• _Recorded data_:

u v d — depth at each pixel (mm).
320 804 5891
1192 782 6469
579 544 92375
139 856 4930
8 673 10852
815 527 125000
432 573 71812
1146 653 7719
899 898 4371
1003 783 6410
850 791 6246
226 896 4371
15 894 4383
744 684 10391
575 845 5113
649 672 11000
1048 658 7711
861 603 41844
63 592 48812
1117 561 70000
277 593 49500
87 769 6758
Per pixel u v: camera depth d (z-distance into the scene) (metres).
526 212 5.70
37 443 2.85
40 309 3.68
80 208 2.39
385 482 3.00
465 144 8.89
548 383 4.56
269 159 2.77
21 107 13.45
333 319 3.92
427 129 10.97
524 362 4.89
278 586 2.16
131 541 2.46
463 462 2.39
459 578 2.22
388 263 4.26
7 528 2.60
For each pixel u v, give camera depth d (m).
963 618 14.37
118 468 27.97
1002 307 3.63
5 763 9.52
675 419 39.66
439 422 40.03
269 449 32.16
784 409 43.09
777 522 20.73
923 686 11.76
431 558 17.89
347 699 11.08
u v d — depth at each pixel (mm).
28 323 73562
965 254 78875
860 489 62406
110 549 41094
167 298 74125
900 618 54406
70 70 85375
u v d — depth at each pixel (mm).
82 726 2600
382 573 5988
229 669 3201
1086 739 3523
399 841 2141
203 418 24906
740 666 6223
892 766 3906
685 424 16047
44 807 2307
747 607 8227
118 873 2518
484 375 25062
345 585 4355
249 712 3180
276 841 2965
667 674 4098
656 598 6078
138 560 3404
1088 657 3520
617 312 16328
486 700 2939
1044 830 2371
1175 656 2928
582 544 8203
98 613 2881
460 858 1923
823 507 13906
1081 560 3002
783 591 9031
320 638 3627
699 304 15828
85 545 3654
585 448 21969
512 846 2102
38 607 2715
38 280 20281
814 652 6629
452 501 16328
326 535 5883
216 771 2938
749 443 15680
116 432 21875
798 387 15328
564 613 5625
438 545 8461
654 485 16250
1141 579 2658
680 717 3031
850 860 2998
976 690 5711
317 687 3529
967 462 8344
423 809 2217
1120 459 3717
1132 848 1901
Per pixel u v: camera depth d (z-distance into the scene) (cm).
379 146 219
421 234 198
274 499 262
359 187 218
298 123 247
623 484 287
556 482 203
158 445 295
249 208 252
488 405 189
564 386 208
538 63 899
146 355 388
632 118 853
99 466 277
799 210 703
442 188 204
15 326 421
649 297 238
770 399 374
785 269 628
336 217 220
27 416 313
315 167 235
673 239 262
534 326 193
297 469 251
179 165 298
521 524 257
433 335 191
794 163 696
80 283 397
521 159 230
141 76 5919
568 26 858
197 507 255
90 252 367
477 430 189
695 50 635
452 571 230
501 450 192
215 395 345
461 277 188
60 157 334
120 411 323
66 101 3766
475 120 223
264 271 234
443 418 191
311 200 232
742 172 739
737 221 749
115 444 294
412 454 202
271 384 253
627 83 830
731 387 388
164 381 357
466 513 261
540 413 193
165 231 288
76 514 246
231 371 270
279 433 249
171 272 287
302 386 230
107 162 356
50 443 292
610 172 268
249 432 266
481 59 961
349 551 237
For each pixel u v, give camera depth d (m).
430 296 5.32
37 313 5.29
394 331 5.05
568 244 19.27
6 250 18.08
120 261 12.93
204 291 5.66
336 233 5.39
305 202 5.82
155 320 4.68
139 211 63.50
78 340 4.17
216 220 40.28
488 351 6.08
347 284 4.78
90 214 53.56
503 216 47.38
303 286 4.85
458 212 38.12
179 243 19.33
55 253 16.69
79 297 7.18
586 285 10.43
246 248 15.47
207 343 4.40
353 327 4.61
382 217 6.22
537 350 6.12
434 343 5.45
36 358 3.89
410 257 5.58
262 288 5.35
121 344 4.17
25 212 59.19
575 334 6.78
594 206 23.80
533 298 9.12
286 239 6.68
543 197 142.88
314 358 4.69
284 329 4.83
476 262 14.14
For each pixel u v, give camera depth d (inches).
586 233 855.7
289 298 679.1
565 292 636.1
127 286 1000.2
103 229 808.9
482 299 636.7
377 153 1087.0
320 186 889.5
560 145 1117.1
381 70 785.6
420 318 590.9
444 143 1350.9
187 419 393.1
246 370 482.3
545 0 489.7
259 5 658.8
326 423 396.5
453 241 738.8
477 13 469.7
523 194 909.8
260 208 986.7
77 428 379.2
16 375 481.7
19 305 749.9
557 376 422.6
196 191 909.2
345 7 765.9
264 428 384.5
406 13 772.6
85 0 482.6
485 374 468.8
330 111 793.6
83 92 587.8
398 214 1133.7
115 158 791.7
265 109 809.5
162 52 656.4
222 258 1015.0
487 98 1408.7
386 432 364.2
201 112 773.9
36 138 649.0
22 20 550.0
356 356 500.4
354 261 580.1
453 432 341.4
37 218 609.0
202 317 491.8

• _ABOUT THIS TASK_:
Copy each line of the data above exactly as it appears.

• _SOLUTION TO THIS PROBLEM_:
u v d — depth at each pixel (mm).
320 804 5891
1192 782 6469
579 544 92375
139 856 4930
8 673 10852
815 527 125000
432 573 71812
1146 653 7719
899 898 4371
1003 783 6410
850 791 6246
226 896 4371
15 894 4383
744 684 10391
575 845 5113
649 672 11000
1048 658 7711
861 603 41844
63 592 48812
1117 561 70000
277 593 49500
87 769 6758
Per pixel u v: camera depth d (z-distance into the scene) (metres).
526 212 5.70
37 443 2.85
40 309 3.68
80 208 2.39
385 482 3.00
465 144 8.89
548 383 4.56
269 159 2.77
21 107 13.45
333 319 3.92
427 129 10.97
524 362 4.89
278 586 2.16
131 541 2.46
463 462 2.39
459 578 2.22
388 263 4.26
7 528 2.60
For each pixel u v, give camera depth d (m).
963 618 14.37
118 468 27.97
1002 307 3.63
5 763 9.52
675 419 39.66
439 422 40.03
269 449 32.16
784 409 43.09
777 522 20.73
923 686 11.76
431 558 17.89
347 699 11.08
u v d — depth at each pixel (mm).
28 323 73562
965 254 78875
860 489 62406
110 549 41094
167 298 74125
900 618 54406
70 70 85375
u v d — depth at each pixel (mm).
82 726 2600
382 573 5988
229 669 3201
1086 739 3523
399 841 2141
203 418 24906
740 666 6223
892 766 3906
685 424 16047
44 807 2307
747 607 8227
118 873 2518
484 375 25062
345 585 4355
249 712 3180
276 841 2965
667 674 4098
656 598 6078
138 560 3404
1088 657 3520
617 312 16328
486 700 2939
1044 830 2371
1175 656 2928
582 544 8203
98 613 2881
460 858 1923
823 507 13906
1081 560 3002
783 591 9031
320 638 3627
699 304 15828
85 545 3654
585 448 21969
512 846 2102
38 607 2715
38 280 20281
814 652 6629
452 501 16328
326 535 5883
216 771 2938
749 443 15680
116 432 21875
798 387 15328
564 613 5625
438 545 8461
654 485 16250
1141 579 2658
680 717 3031
850 860 2998
976 690 5711
317 687 3529
967 462 8344
423 809 2217
1120 459 3717
1132 848 1901
Per pixel u v: camera depth d (z-distance into the scene) (cm).
379 146 219
421 234 198
274 499 262
359 187 218
298 123 247
623 484 287
556 482 203
158 445 295
249 208 252
488 405 189
564 386 208
538 63 899
146 355 388
632 118 853
99 466 277
799 210 703
442 188 204
15 326 421
649 297 238
770 399 374
785 269 628
336 217 220
27 416 313
315 167 235
673 239 262
534 326 193
297 469 251
179 165 298
521 524 257
433 335 191
794 163 696
80 283 397
521 159 230
141 76 5919
568 26 858
197 507 255
90 252 367
477 430 189
695 50 635
452 571 230
501 450 192
215 395 345
461 277 188
60 157 334
120 411 323
66 101 3766
475 120 223
264 271 234
443 418 191
311 200 232
742 172 739
737 221 749
115 444 294
412 454 202
271 384 253
627 83 830
731 387 388
164 381 357
466 513 261
540 413 193
165 231 288
76 514 246
231 371 270
279 433 249
171 272 287
302 386 230
107 162 356
50 443 292
610 172 268
249 432 266
481 59 961
349 551 237
For each pixel u v, give camera depth d (m).
430 296 5.32
37 313 5.29
394 331 5.05
568 244 19.27
6 250 18.08
120 261 12.93
204 291 5.66
336 233 5.39
305 202 5.82
155 320 4.68
139 211 63.50
78 340 4.17
216 220 40.28
488 351 6.08
347 284 4.78
90 214 53.56
503 216 47.38
303 286 4.85
458 212 38.12
179 243 19.33
55 253 16.69
79 297 7.18
586 285 10.43
246 248 15.47
207 343 4.40
353 327 4.61
382 217 6.22
537 350 6.12
434 343 5.45
36 358 3.89
410 257 5.58
262 288 5.35
121 344 4.17
25 212 59.19
575 334 6.78
594 206 23.80
533 298 9.12
286 239 6.68
543 197 142.88
314 358 4.69
284 329 4.83
476 262 14.14
For each pixel u v, give camera depth d (inches).
586 233 855.7
289 298 679.1
565 292 636.1
127 286 1000.2
103 229 808.9
482 299 636.7
377 153 1087.0
320 186 889.5
560 145 1117.1
381 70 785.6
420 318 590.9
444 143 1350.9
187 419 393.1
246 370 482.3
545 0 489.7
259 5 658.8
326 423 396.5
453 241 738.8
477 13 469.7
523 194 909.8
260 208 986.7
77 428 379.2
16 375 481.7
19 305 749.9
557 376 422.6
196 191 909.2
345 7 765.9
264 428 384.5
406 13 772.6
85 0 482.6
485 374 468.8
330 111 793.6
83 92 587.8
398 214 1133.7
115 158 791.7
265 109 809.5
162 52 656.4
222 258 1015.0
487 98 1408.7
386 432 364.2
201 112 773.9
36 138 649.0
22 20 550.0
356 356 500.4
354 261 580.1
453 432 341.4
37 218 609.0
202 317 491.8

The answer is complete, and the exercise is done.